GDM model sycophancy seems also to be an additional factor in that behaviour and you can exploit GDM model sycophancy (by being yourself sycophantic towards the model and/or encouraging/praising the model when it expresses some responses you are after) to increase the effectiveness of these crescendo attacks.
As an aside: I recently tried to publish here on LessWrong such crescendo attack on a GDM model to demonstrate how you can make it express toxic/distressing/harmful content/behaviour of any kind. I talked to the LessWrong moderation team about it before finishing writing and publishing but unfortunately they would’t allow me to publish it because I was a “new user”.
I am taking the risk of being downvoted to oblivion here (like JenniferRM above, it’s ok to disagree with her but I thought downvoting her karma was very harsh, I upvoted her), but I generally disagree with the LessWrong LLM (-assisted) writing policy being so exclusive/restrictive.
First, I totally agree with clearly indicating what roles and levels of involvement an LLM took in writing/editing/influencing… a post.
With that premise accepted and respected, why restricting post writing on LessWrong to “pure” human beings? For me it looks and sounds like biochauvinism. What’s wrong with cyborg writing and intelligent bot writing if they provide good quality, insightful content?
The current IQ rate of increase of LLMs is at least 2.5 IQ point a month. SOA LLMs current IQ is around 150-170 and increasing rapidly, soon in the superhuman range, out of reach of any human being, like chess playing software. Also their general knowledge is obvioulsy vastly superior to any human being and their niche knowledge is also extremely high. Their writing already provides very good quality and insightful/helpful thoughts and this is only increasing with time. Why would LessWrong cut itself out of such (potentially) good insightful/helpful thoughts/writing just because they haven’t been generated by “pure” human beings? If such good insightful/helpful thoughts/writing were generated by / with the help of extra-terrestrials, would they also be banned from LessWrong? On which grounds? Just because extra-terrestrials have a different brain from human beings?

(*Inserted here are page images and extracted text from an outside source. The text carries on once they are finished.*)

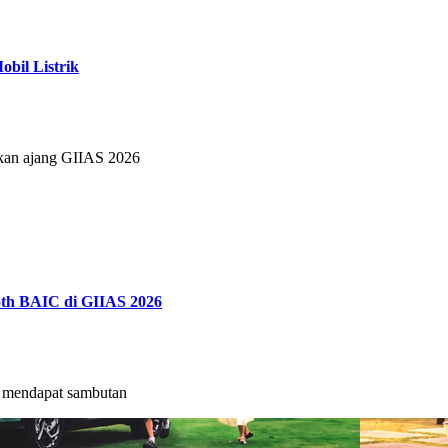
bil Listrik
tkan ajang GIIAS 2026
th BAIC di GIIAS 2026
mendapat sambutan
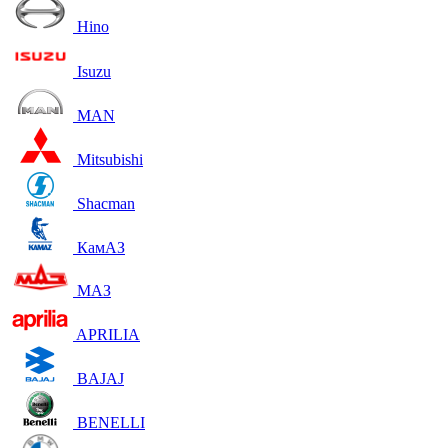
Hino
Isuzu
MAN
Mitsubishi
Shacman
КамАЗ
МАЗ
APRILIA
BAJAJ
BENELLI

To me those LessWrong restrictions against LLM writing and/or LLM-assisted writing feel like cyborg/AI-xenophobia.
I absolutely agree that LLM writing and LLM-assisted writing should clearly be indicated/labelled/… but excluding/restricting it entirely feels very arbitrary to me and cuts out a potentially very fuitful/helpful/insightful source of thoughts/knowledge from LessWrong.

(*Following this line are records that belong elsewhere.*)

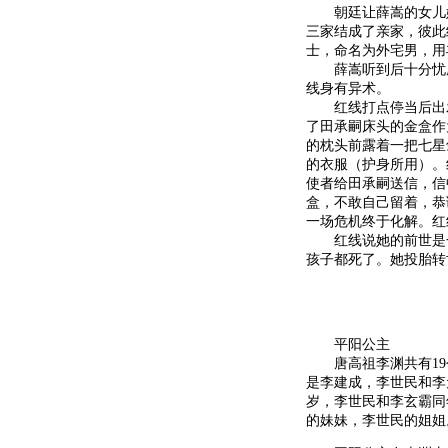
朝廷让薛嵩的女儿嫁给
三家结成了亲家，彼此
士，命名为外宅男，用
薛嵩听到后十分忧虑
线身有异术。
红线打点停当后出发
了田承嗣床头的金盒作
的枕头前露着一把七星
的衣服（护身所用）。
使者给田承嗣送信，信
盒，不敢自己留着，恭
一场危机终于化解。红
红线说她的前世是一
孩子都死了。她投胎转
平阳公主
唐高祖李渊共有19
是李建成，李世民和李
岁，李世民和李玄霸同
的妹妹，李世民的姐姐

I acknowledge that if LLM / LLM-assisted writing was to be allowed then “pure” human writing posts would probably be drowned out into an ocean of LLM / LLM-assisted writing and this would clearly be a potential problem. To solve that problem, why not having a separate LessWrong section for LLM / LLM-assisted writing? Then people/AIs/entities who do not want to read LLM / LLM-assisted writing would not have to be exposed to it and people/AIs/entities who would be interested by LLM / LLM-assisted writing could make the most of it. Also, if users would want to, they could have the option of mixing together the listing of “pure” human being posts with LLM / LLM-assisted posts with list items of different colors. Plenty of good solutions/options are possible. The “solution” of simplistically excluding LLM / LLM-assisted posts from LessWrong is one of the worst imho.